EdTech is the use of digital education technology to facilitate teaching and learning. It’s a rapidly expanding sector with enormous potential. Providers around the world are now incorporating education technology into their delivery strategies. The development of mobile technology such as tablets and smartphones offers great opportunities for anywhere, anytime learning. E-learning, mlearning (mobile learning) and online courses have particular potential in areas where access to more traditional forms of education is restricted or non-existent.
Edtech is one of the relatively new applications which use the new internet and mobile phone based technologies to improve the access to some basic needs or skills, such as mhealth, app based language learning or cheap online money transfers.
With the possibilities it offers for distance and independent learning, EdTech has specific relevance for the continent of Africa, where it’s becoming one of the biggest and most important developing educational markets. A pressing need for high level skills is leading to a rising demand for higher education in a part of the world where traditional education models are not always appropriate. Using education technology in teaching and learning is a way of thinking differently and increasing opportunity.
Some figures to underline this:
One of the major strengths of EdTech is that it can be tailored to meet the different needs of learners. It can be used to augment and enrich teaching and learning in a classroom setting. Perhaps its most powerful application, however, is in opening up new areas outside the classroom by facilitating distance and independent learning via online courses. Students can have the convenience of on demand resources combined with the support of a tutor. Digital connectivity can provide the collegiality of a learning group, but students can also learn alone at a time that suits them. Education technology also enables the exploration of fresh approaches to enhance learning, such as learning through games (gamification).
EdTech is a dynamic, ever-evolving area that is not always talked about in the clearest possible language. Discussion can be poorly informed and confusing with words and phrases used imprecisely and interchangeably. In addition to discussing some of the benefits of education technology, this article aims to offer some clarity by highlighting and explaining some key terms and abbreviations
This is a commonly used abbreviation for ‘electronic learning’ and means the use of computer technology to deliver programs of study either in whole or in part. This might be by standalone packages or, increasingly frequently, though online courses where resources and tuition are accessed via the internet. E-learning is a way of expanding opportunities for learning beyond traditional settings using digital technology such as PCs, laptops, notebooks, tablets and smartphones.

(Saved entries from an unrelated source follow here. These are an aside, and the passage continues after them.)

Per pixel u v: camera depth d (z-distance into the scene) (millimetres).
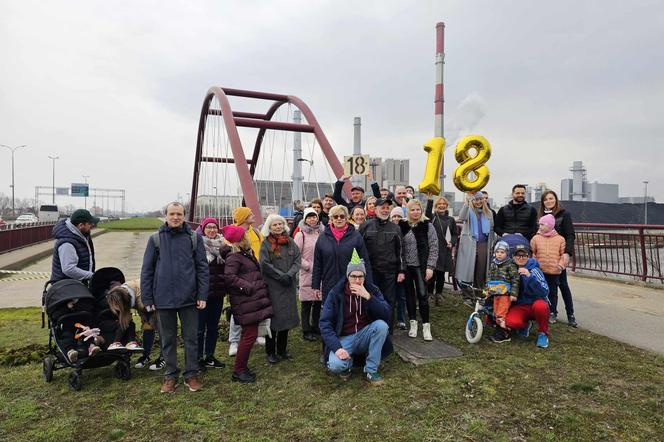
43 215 45656
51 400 3482
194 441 2836
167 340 3660
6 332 5465
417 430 2887
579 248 9242
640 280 7703
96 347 3701
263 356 4531
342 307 3879
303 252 5074
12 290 8781
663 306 6031
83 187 83312
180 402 3422
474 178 6055
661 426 2854
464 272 5973
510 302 4594
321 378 3852
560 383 3529
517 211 5547
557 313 5668
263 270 4105
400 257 4613
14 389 3703
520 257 4582
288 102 19188
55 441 2854
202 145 25094
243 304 3830
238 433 2924
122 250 19219
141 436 2908
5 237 17141
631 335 4746
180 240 3711
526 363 3971
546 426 2885
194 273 3729
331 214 4332
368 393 3482
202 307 3721
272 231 4211
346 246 4227
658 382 3512
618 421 2920
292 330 5473
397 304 5359
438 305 6309
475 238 5941
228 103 16156
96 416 3203
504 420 2977
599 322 5262
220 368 4191
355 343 3814
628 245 8016
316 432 2902
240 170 14242
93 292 4137
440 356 4172
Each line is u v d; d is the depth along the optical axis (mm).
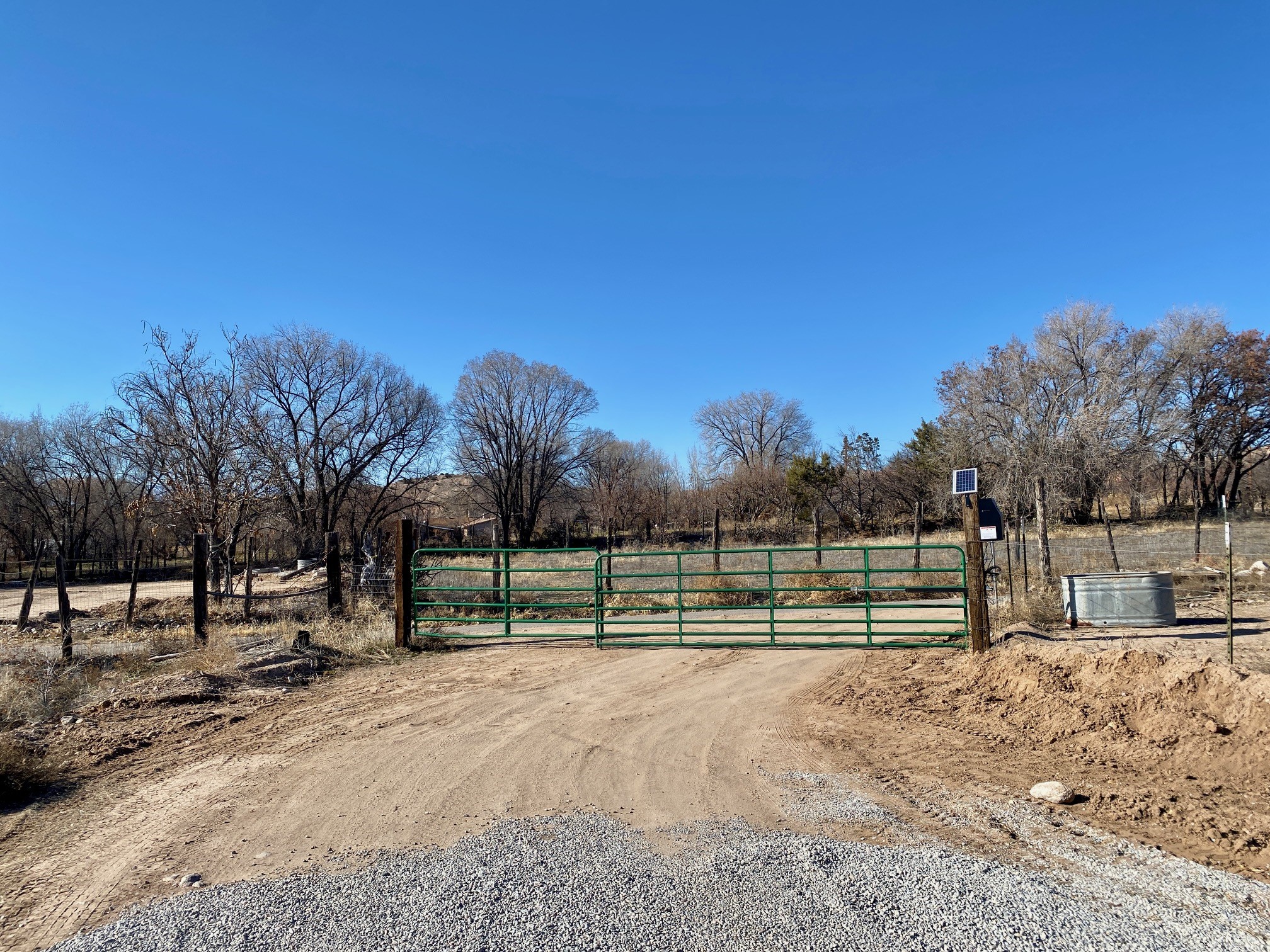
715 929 3682
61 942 3777
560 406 56875
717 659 11445
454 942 3621
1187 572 16516
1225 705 6445
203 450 20016
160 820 5418
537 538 58594
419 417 49688
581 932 3684
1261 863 4379
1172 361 38688
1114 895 3996
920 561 20766
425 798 5785
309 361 44656
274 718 8336
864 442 42812
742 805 5500
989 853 4586
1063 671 7980
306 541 40438
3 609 22422
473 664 11508
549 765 6551
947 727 7512
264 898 4148
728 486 49781
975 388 19516
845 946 3516
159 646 13273
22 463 45750
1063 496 18484
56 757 6781
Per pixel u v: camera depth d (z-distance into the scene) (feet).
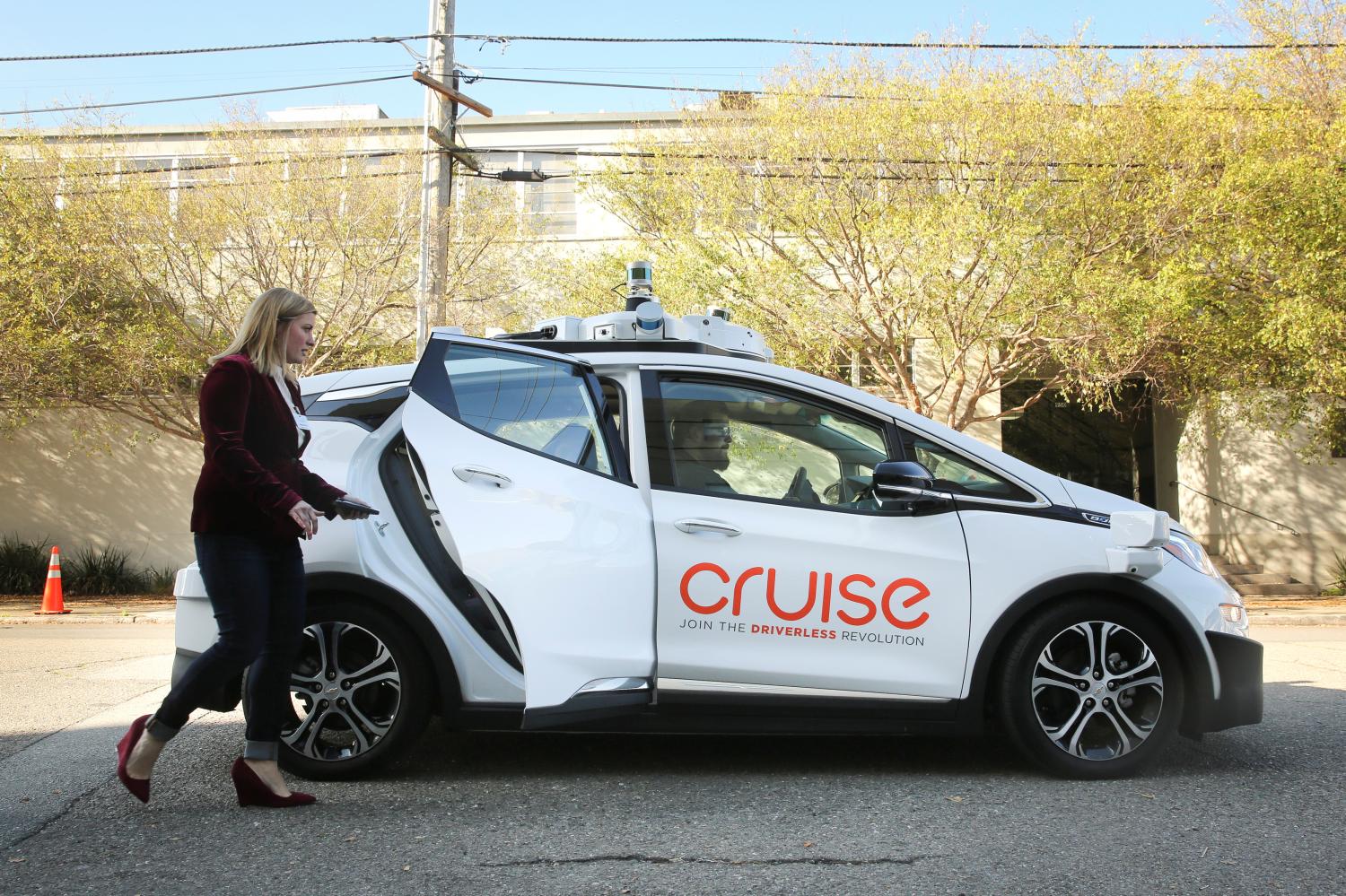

As digital technology becomes increasingly portable, mobile learning, often referred to as m-learning or mlearning, is emerging as a key element of e-learning strategies. M-learning means that a student is not tied to a particular place and can learn wherever they are. In an African context, m-learning is a means of reaching potential students, for example by their mobile phone, in areas that would otherwise be inaccessible. This might be by a distance learning course hosted by a university or other institution or through independent study.
Massive open online courses, commonly abbreviated to MOOCs, are courses made available for free over the internet to large numbers of people. MOOCs give learners access to a whole range of resources that would otherwise be unavailable to them. They also connect students to expert tuition, wherever they are. As a means of providing large scale distance learning for geographically dispersed students, they have great potential in Africa as part of a mobile learning strategy.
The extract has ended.